Submarine communications cable system

South East Asia–Middle East–Western Europe 6 (SEA-ME-WE 6) is an in-progress optical fibre submarine communications cable system that would carry telecommunications between Southeast Asia, the Middle East, and Western Europe. Construction began in February 2022. The expected cable length is 19,200 km and it has a design capacity of 126 Tbit/s (12.6 Tbit/s per fiber pair), using SDM technology.

France, Italy, Egypt, Turkey, Saudi Arabia, Djibouti, Oman, Qatar, Bahrain, UAE, Yemen, Pakistan, India, Maldives, Sri Lanka, Bangladesh, Myanmar, Thailand, Indonesia, Malaysia and Singapore are members of the SEA-ME-WE 6 consortium.

In May 2023, it was reported the U.S. government had objected to Chinese participation in the cable due to security concerns, and construction was moved from Huawei Marine Networks to a U.S. consortium, SubCom. Due to rising geopolitical tensions between China and the US, two Chinese operators, namely China Telecom and China Mobile withdrew from the consortium. They are planning a rival cable with China Unicom.
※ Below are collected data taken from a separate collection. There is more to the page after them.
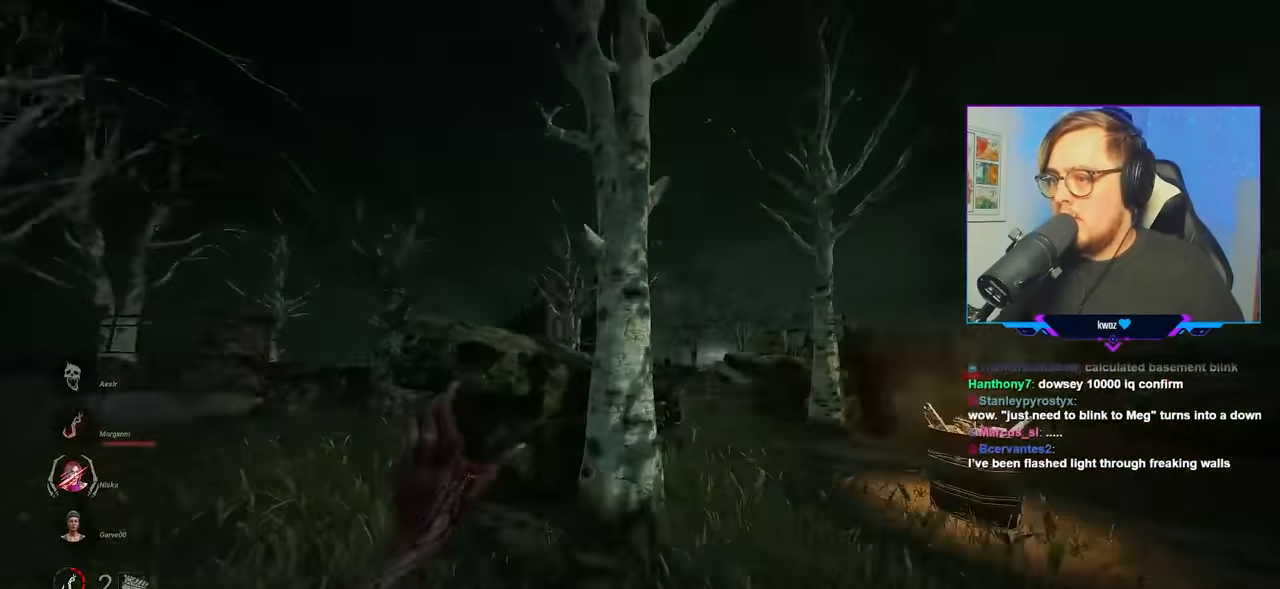
{"keys": ["d"], "mouse": ["right"], "mouse_move": "still", "events": [[383, "w", "up"]]}
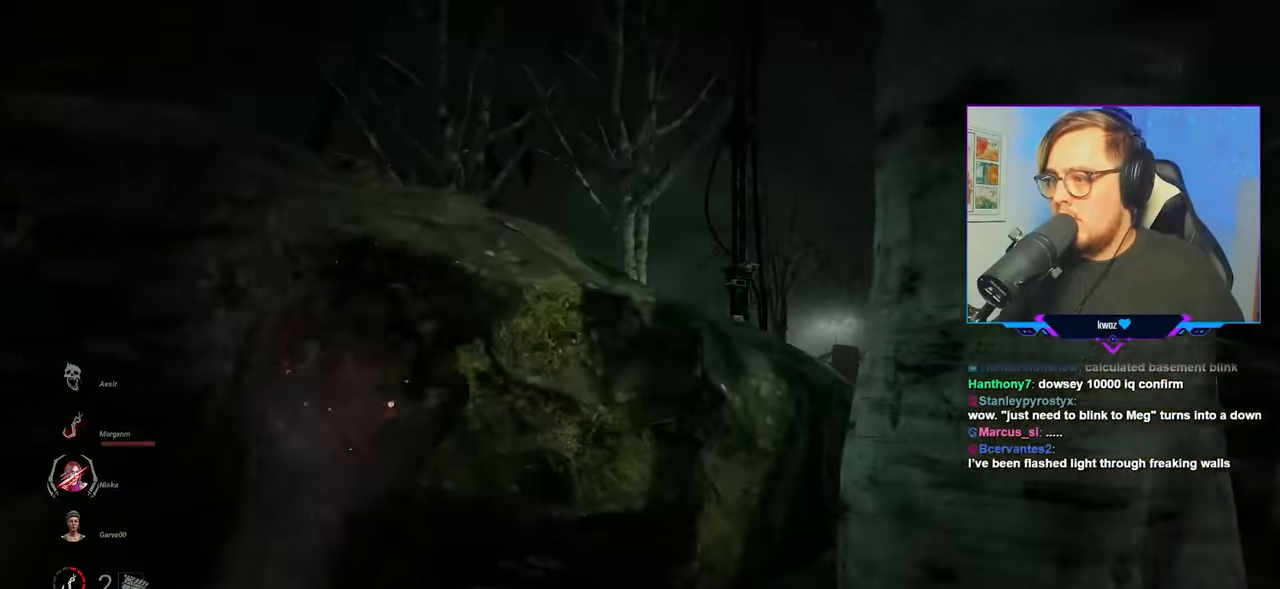
{"keys": ["d", "w"], "mouse": ["right"], "mouse_move": "right", "events": [[250, "w", "down"]]}
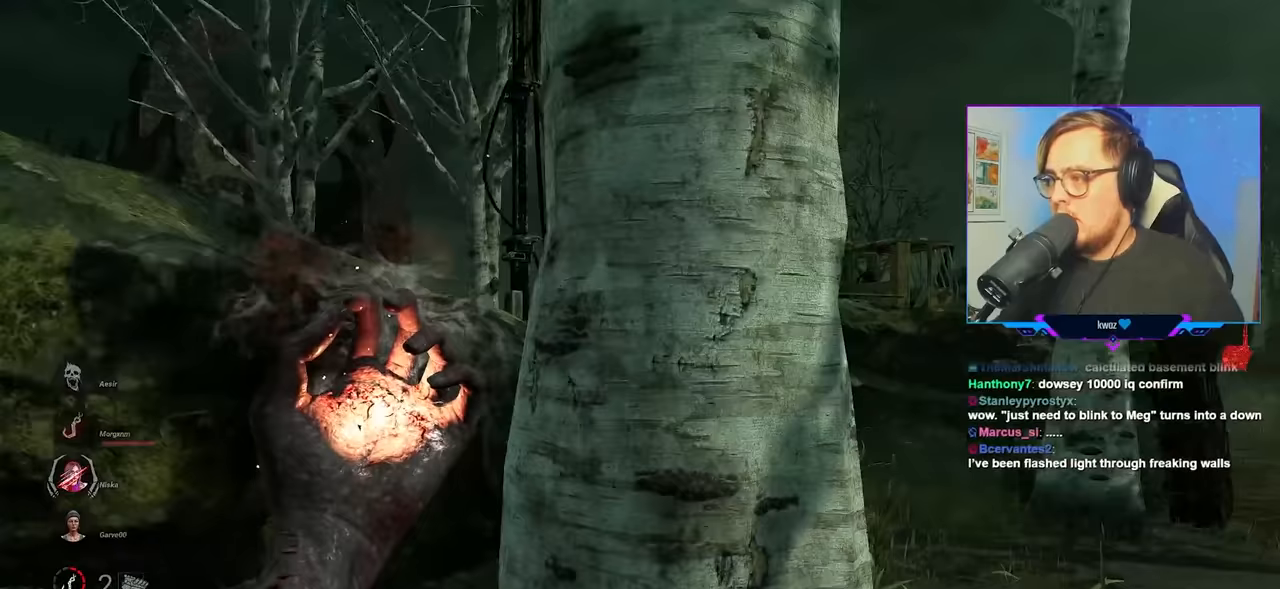
{"keys": ["d", "w"], "mouse": ["right"], "mouse_move": "still", "events": []}
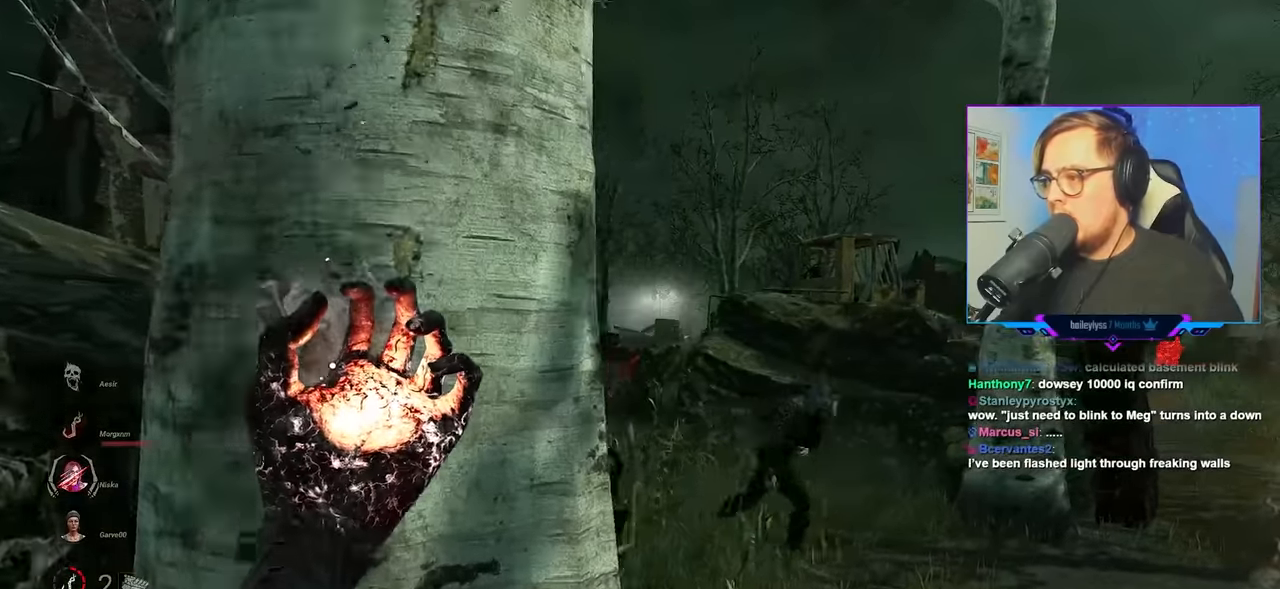
{"keys": ["d", "w"], "mouse": [], "mouse_move": "up", "events": [[333, "mouse_right", "up"]]}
As of November 2025, the cable has been installed at landing points in France, Egypt, Maldives, Pakistan, Sri Lanka and India, with more landings to be completed prior to the expected initiation of service in Q1 2026.

== Landing points and operators ==

SEA-ME-WE 6 Landing points
| Location | Operator & Technical Partner |
|---|---|
| Marseille, France | Orange S.A |
| Port Said, Egypt Ras Ghareb, Egypt | Telecom Egypt |
| Yanbu, Saudi Arabia | Mobily |
| Djibouti City, Dijbouti | Djibouti Telecom |
| Karachi, Pakistan | Transworld Associates |
| Chennai, India Mumbai, India | Bharti Airtel |
| Hulhumale, Maldives | Dhiraagu |
| Matara, Sri Lanka | Sri Lanka Telecom |
| Cox's Bazar, Bangladesh | Bangladesh Submarine Cable Company Limited |
| Morib, Malaysia | Telekom Malaysia |
| Tuas, Singapore | Singtel |

=== Al Khaleej Branch ===
Al Khaleej is a branch of the upcoming SEA-ME-WE 6 cable connecting the UAE to Bahrain, Oman and Qatar. Jointly operated by Batelco and Etisalat by e&, it will be 1,400 km long and ready for service in Q2 2026.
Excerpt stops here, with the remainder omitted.